§ What you need to do
1/ Answer these from the Colorado wildfires passage:
(a) On what date was the state-wide fire ban announced?
(b) Which fire did the Pine Gulch blaze surpass as the largest in Colorado's recorded history?
(c) How many acres had the Grizzly Creek fire burned?
2/ Carry on the Colorado wildfires passage from its final sentence.

§ Given text
■ ■ ■ ■ ■

The wildfires began Jul. 31, one caused by lightning, the other three by humans, though the exact reasons why have not been released to the public. On Aug. 18, Governor Jared Polis announced a state-wide fire ban. It remained for 30 days, and ended Sept. 17.

As of Sep. 2, there are four different fires, spread out around the Rockies. The Pine Gulch blaze is the largest of all, having burned 139,007 acres, or 217 square miles. It is the largest in Colorado’s recorded history, beating out the 2002 Hayman Fire. As of Sep. 2, the fire was 81 percent contained. The Grizzly Creek fire has burnt 31,464 acres of land (51 square miles), and is 75 percent contained. While the Cameron’s Peak fire is one of the smaller fires (having only burned 23,022 acres or 36 square miles), it is currently just 5 percent contained. The Williams Fork fire is the smallest of them all, at 12,097 acres or 19 square miles, but is only 10 percent contained.

■ ■ ■ ■ ■

§ Input data
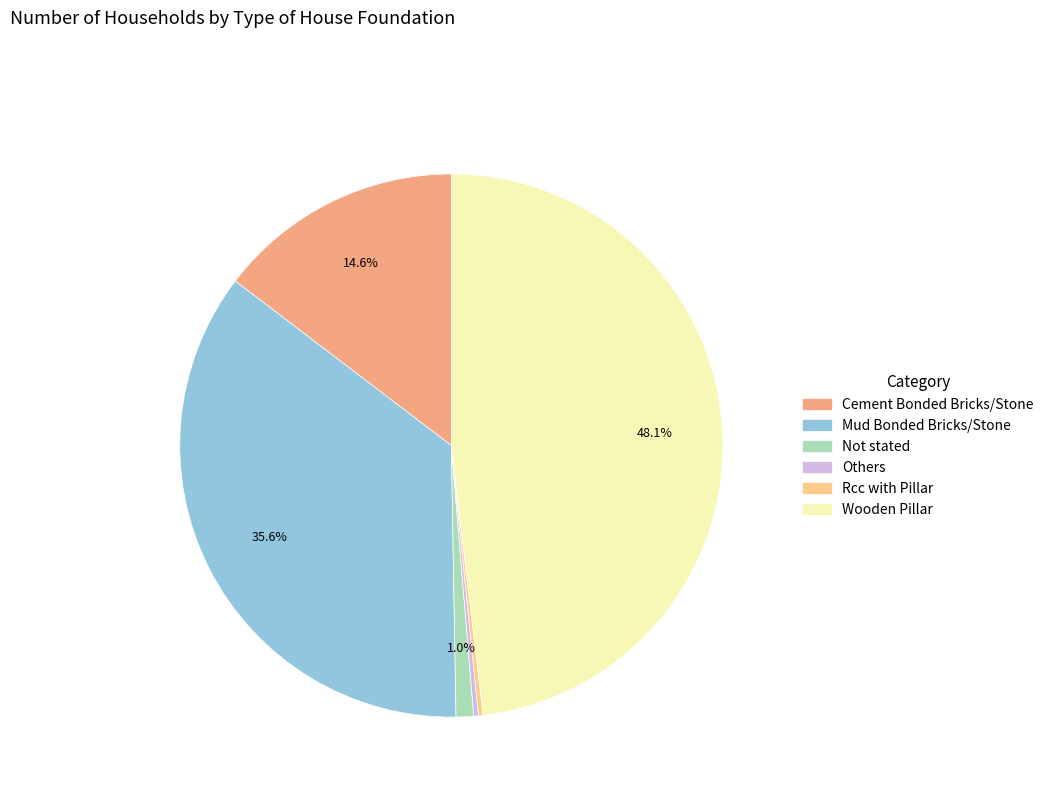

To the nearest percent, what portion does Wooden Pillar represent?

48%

■ ■ ■ ■ ■

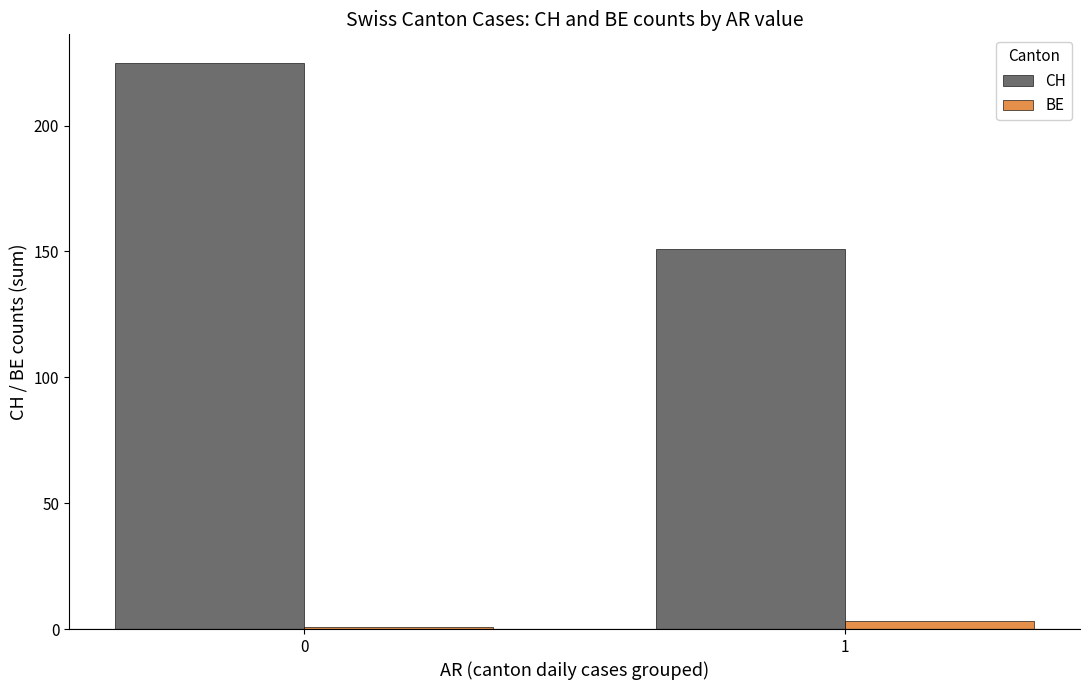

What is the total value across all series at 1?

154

■ ■ ■ ■ ■

§ Answers to the exercises
1/
(a) Aug. 18
(b) The 2002 Hayman Fire
(c) 31,464 acres

2/
The precipitation and colder weather on Tuesday, Sep. 8 helped firefighters contain these fires. While the weather did heat back up and resumed aiding the flames later that week, officials were able to hold the fire perimeter and continue to contain the fires.

Luckily for the people of Colorado, besides acres of burned land, no major damage was sustained. No deaths have been reported.